* [THE TASK] Pictures in the records below are skipped; the rest is copied exactly.

Records from a data collection
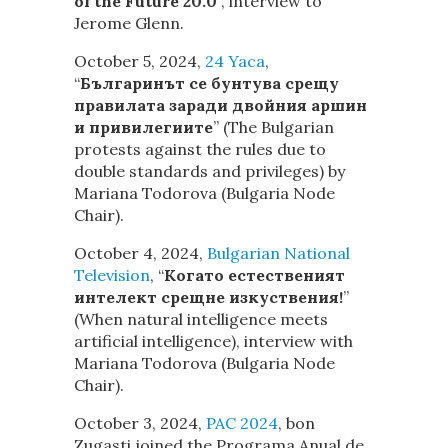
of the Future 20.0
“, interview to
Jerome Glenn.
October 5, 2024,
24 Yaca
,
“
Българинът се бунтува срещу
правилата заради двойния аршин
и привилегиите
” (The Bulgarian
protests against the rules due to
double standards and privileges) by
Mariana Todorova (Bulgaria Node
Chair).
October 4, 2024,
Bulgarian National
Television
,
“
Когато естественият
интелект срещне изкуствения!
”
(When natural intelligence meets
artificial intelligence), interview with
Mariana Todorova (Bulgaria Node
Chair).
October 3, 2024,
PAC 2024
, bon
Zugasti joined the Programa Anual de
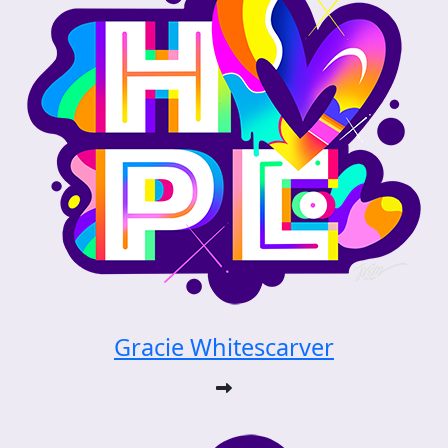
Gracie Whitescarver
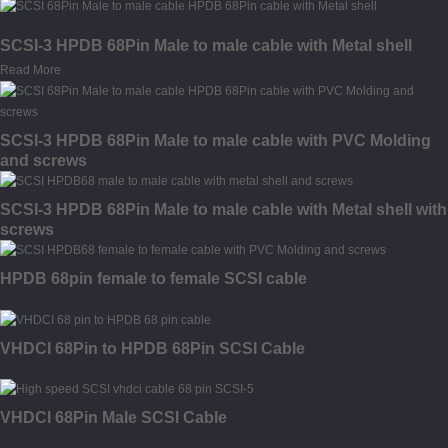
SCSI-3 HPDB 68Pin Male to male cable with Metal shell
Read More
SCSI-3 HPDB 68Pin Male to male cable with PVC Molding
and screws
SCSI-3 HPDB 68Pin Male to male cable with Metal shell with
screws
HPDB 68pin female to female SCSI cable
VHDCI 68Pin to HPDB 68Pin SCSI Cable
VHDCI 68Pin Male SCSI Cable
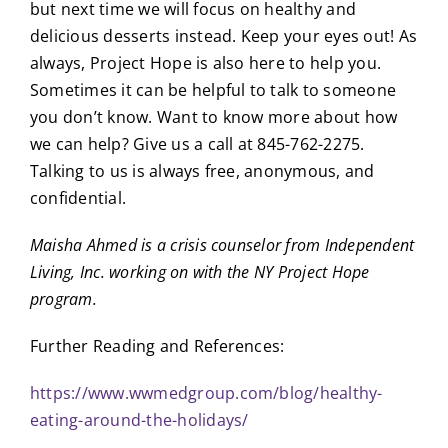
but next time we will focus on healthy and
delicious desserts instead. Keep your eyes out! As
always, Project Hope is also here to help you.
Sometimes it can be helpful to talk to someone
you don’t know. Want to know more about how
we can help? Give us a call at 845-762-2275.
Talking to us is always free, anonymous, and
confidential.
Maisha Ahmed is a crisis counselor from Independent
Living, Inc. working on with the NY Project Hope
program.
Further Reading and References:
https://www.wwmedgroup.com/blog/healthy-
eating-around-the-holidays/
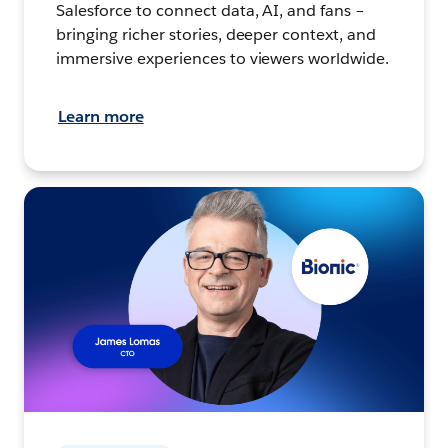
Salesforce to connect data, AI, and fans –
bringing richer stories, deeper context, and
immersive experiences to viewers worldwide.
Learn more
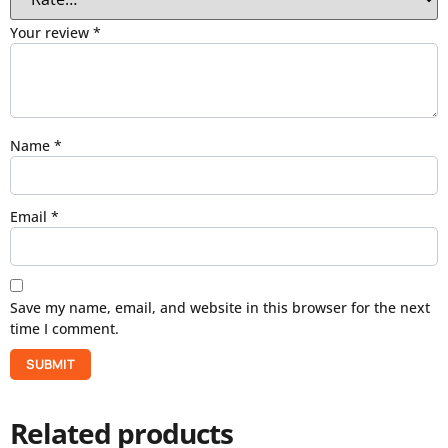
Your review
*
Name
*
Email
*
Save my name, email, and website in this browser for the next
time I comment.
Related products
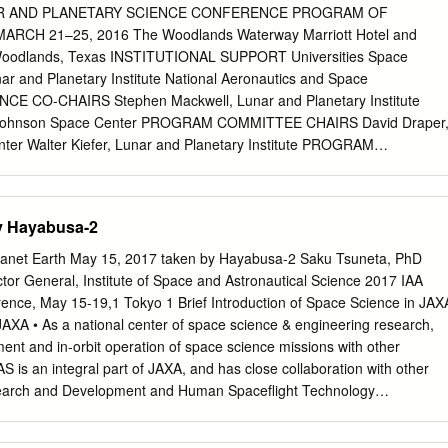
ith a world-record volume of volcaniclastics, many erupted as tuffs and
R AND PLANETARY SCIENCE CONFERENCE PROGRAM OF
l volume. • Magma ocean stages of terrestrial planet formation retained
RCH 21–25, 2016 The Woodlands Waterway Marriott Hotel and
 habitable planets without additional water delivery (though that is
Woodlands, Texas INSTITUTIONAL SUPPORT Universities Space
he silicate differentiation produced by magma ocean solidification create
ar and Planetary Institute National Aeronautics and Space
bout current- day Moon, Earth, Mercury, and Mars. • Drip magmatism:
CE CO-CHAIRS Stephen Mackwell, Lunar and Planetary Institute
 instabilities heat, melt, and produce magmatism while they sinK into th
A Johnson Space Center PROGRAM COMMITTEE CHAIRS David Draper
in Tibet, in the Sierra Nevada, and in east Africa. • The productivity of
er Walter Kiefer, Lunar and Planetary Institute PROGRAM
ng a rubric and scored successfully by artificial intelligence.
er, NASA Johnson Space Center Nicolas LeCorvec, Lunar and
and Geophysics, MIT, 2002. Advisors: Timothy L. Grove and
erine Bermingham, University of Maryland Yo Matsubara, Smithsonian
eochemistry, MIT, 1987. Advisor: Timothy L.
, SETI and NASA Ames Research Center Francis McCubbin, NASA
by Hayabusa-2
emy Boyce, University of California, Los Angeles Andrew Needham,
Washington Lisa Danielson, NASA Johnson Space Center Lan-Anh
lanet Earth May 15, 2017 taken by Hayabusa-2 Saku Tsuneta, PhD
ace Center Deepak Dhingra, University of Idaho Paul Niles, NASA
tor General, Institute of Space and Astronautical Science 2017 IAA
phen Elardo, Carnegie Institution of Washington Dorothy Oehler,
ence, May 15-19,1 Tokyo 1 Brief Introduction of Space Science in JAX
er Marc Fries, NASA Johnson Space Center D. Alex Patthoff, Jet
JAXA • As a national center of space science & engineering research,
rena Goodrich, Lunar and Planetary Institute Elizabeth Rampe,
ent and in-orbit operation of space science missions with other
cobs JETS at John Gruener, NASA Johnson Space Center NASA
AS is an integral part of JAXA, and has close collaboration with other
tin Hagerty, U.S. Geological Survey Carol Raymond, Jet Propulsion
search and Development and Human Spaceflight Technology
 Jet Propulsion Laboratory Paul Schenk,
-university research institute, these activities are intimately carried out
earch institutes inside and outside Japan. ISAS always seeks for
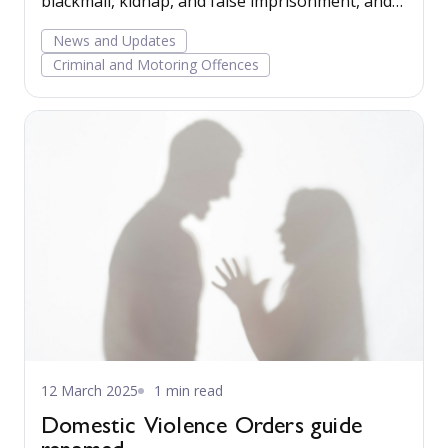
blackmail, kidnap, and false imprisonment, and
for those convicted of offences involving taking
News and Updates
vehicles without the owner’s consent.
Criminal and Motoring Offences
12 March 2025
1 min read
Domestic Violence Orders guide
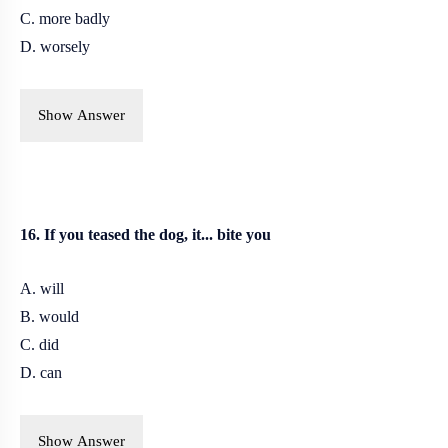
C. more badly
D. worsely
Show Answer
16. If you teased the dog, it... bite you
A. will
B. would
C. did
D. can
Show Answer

* [WRITTEN RESPONSE]
of the Future 20.0
“, interview to
Jerome Glenn.
October 5, 2024,
24 Yaca
,
“
Българинът се бунтува срещу
правилата заради двойния аршин
и привилегиите
” (The Bulgarian
protests against the rules due to
double standards and privileges) by
Mariana Todorova (Bulgaria Node
Chair).
October 4, 2024,
Bulgarian National
Television
,
“
Когато естественият
интелект срещне изкуствения!
”
(When natural intelligence meets
artificial intelligence), interview with
Mariana Todorova (Bulgaria Node
Chair).
October 3, 2024,
PAC 2024
, bon
Zugasti joined the Programa Anual de
Gracie Whitescarver
SCSI-3 HPDB 68Pin Male to male cable with Metal shell
Read More
SCSI-3 HPDB 68Pin Male to male cable with PVC Molding
and screws
SCSI-3 HPDB 68Pin Male to male cable with Metal shell with
screws
HPDB 68pin female to female SCSI cable
VHDCI 68Pin to HPDB 68Pin SCSI Cable
VHDCI 68Pin Male SCSI Cable
but next time we will focus on healthy and
delicious desserts instead. Keep your eyes out! As
always, Project Hope is also here to help you.
Sometimes it can be helpful to talk to someone
you don’t know. Want to know more about how
we can help? Give us a call at 845-762-2275.
Talking to us is always free, anonymous, and
confidential.
Maisha Ahmed is a crisis counselor from Independent
Living, Inc. working on with the NY Project Hope
program.
Further Reading and References:
https://www.wwmedgroup.com/blog/healthy-
eating-around-the-holidays/
Salesforce to connect data, AI, and fans –
bringing richer stories, deeper context, and
immersive experiences to viewers worldwide.
Learn more
Your review
*
Name
*
Email
*
Save my name, email, and website in this browser for the next
time I comment.
Related products
ith a world-record volume of volcaniclastics, many erupted as tuffs and
R AND PLANETARY SCIENCE CONFERENCE PROGRAM OF
l volume. • Magma ocean stages of terrestrial planet formation retained
RCH 21–25, 2016 The Woodlands Waterway Marriott Hotel and
 habitable planets without additional water delivery (though that is
Woodlands, Texas INSTITUTIONAL SUPPORT Universities Space
he silicate differentiation produced by magma ocean solidification create
ar and Planetary Institute National Aeronautics and Space
bout current- day Moon, Earth, Mercury, and Mars. • Drip magmatism:
CE CO-CHAIRS Stephen Mackwell, Lunar and Planetary Institute
 instabilities heat, melt, and produce magmatism while they sinK into th
A Johnson Space Center PROGRAM COMMITTEE CHAIRS David Draper
in Tibet, in the Sierra Nevada, and in east Africa. • The productivity of
er Walter Kiefer, Lunar and Planetary Institute PROGRAM
ng a rubric and scored successfully by artificial intelligence.
er, NASA Johnson Space Center Nicolas LeCorvec, Lunar and
and Geophysics, MIT, 2002. Advisors: Timothy L. Grove and
erine Bermingham, University of Maryland Yo Matsubara, Smithsonian
eochemistry, MIT, 1987. Advisor: Timothy L.
, SETI and NASA Ames Research Center Francis McCubbin, NASA
by Hayabusa-2
emy Boyce, University of California, Los Angeles Andrew Needham,
Washington Lisa Danielson, NASA Johnson Space Center Lan-Anh
lanet Earth May 15, 2017 taken by Hayabusa-2 Saku Tsuneta, PhD
ace Center Deepak Dhingra, University of Idaho Paul Niles, NASA
tor General, Institute of Space and Astronautical Science 2017 IAA
phen Elardo, Carnegie Institution of Washington Dorothy Oehler,
ence, May 15-19,1 Tokyo 1 Brief Introduction of Space Science in JAX
er Marc Fries, NASA Johnson Space Center D. Alex Patthoff, Jet
JAXA • As a national center of space science & engineering research,
rena Goodrich, Lunar and Planetary Institute Elizabeth Rampe,
ent and in-orbit operation of space science missions with other
cobs JETS at John Gruener, NASA Johnson Space Center NASA
AS is an integral part of JAXA, and has close collaboration with other
tin Hagerty, U.S. Geological Survey Carol Raymond, Jet Propulsion
search and Development and Human Spaceflight Technology
 Jet Propulsion Laboratory Paul Schenk,
-university research institute, these activities are intimately carried out
earch institutes inside and outside Japan. ISAS always seeks for
blackmail, kidnap, and false imprisonment, and
for those convicted of offences involving taking
News and Updates
vehicles without the owner’s consent.
Criminal and Motoring Offences
12 March 2025
1 min read
Domestic Violence Orders guide
C. more badly
D. worsely
Show Answer
16. If you teased the dog, it... bite you
A. will
B. would
C. did
D. can
Show Answer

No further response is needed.